10. Creates wealth instead of poverty during the transition from human labor to machine labor. As we move towards more automation, we become more reliant on electricity and less on human labor. Rivero postulates "At present, human labor precedes all capital, payable in a monetary system that pays primarily for human labor. In switching to a monetary system that pays for machine based power production, we evolve towards a society where machines become the primary creators of capital, and all humans shift towards the demand side of the economy. Instead of creating poverty, the push towards automation creates more wealth."

We all know that tools (capital) produce goods and services. So, this statement is nothing unique: "machines create capital." But Rivero is 100% wrong about another supposed fact, namely, that fiat money is based only on payments for labor. Paper fiat money is only for ink, paper, and a printing press. Digital money requires a computer. This becomes money through government fiat: "You must accept this as money." This is why we call it fiat money.

Rivero does not know what he is talking about.

The proposal calls for demand-side economics: economics without productivity. This is magic. This is something for nothing. This is stones into bread. In short, this is Keynesianism.

All of these fiat-money schemes rely on a Keynesian concept of demand-side economics: productivity by spending fiat money. Yet zombie conservatives embrace these schemes, never having read Keynes's General Theory (1936) or Keynesian textbooks. "This is conservatism," they are told, and they believe it.

Does a currency backed by kWh's of electricity seem viable enough to be used as a possible alternative to our broken monetary system? Tell us what you think in the comments.


These are my comments. Thanks for asking.

This is utter crackpottery.

You can store gold coins. Unless you have heavy batteries, you cannot store electricity.

Like all crackpot monetary reforms, this one requires control over money by experts -- in this case, government-controlled electrical power companies and government statisticians.


The average conservative activist is utterly ignorant of basic economics.

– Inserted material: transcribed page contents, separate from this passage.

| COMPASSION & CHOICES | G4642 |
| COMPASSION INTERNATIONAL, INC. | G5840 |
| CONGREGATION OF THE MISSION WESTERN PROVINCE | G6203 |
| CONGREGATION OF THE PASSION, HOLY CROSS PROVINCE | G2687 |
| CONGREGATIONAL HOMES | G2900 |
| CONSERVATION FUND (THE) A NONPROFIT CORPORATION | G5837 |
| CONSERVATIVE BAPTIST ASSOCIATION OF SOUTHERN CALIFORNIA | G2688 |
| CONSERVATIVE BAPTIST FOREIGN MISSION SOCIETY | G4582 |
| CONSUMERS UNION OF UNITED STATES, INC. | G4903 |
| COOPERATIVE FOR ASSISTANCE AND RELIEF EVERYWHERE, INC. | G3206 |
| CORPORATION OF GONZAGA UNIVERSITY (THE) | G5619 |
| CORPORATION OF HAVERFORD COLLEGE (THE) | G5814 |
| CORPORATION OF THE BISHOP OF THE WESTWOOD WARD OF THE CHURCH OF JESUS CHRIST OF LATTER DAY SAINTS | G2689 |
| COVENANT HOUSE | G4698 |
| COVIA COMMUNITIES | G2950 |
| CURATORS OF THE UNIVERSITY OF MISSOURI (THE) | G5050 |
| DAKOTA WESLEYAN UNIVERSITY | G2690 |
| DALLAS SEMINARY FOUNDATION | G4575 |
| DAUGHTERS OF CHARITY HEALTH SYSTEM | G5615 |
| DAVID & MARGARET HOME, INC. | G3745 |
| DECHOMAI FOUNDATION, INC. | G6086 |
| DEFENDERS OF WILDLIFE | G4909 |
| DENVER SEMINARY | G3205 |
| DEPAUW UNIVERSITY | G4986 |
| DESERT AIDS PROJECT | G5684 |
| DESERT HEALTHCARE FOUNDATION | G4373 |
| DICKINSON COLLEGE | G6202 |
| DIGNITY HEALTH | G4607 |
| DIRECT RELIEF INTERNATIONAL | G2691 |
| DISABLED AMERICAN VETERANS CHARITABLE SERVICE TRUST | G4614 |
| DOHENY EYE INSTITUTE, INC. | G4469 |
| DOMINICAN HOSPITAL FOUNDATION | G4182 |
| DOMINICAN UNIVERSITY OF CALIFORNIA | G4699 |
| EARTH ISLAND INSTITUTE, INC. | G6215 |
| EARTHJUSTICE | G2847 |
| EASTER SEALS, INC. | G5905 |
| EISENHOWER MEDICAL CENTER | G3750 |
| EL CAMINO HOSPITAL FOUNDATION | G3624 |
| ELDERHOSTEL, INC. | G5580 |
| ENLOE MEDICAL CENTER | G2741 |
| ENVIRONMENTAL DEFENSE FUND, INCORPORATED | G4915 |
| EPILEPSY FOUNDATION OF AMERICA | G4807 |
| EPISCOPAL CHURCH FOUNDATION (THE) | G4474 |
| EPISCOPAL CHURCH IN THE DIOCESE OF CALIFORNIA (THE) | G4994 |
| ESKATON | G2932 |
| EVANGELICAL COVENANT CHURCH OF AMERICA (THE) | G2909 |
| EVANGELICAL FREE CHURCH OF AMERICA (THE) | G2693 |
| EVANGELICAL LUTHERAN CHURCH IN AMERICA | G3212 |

He has not read a book on economics. He is not familiar with economic history. He goes to websites he trusts and finds monetary crackpottery. He thinks it must be great stuff because the site attacks central banking.

I have called the promoters of these systems "zombies." Zombies are the walking dead who seek to eat people's brains.

This may be more accurate: these people are sheep. They are the targets of predators -- or at least bigger sheep.

The anonymous person who wrote this essay was wise to remain anonymous.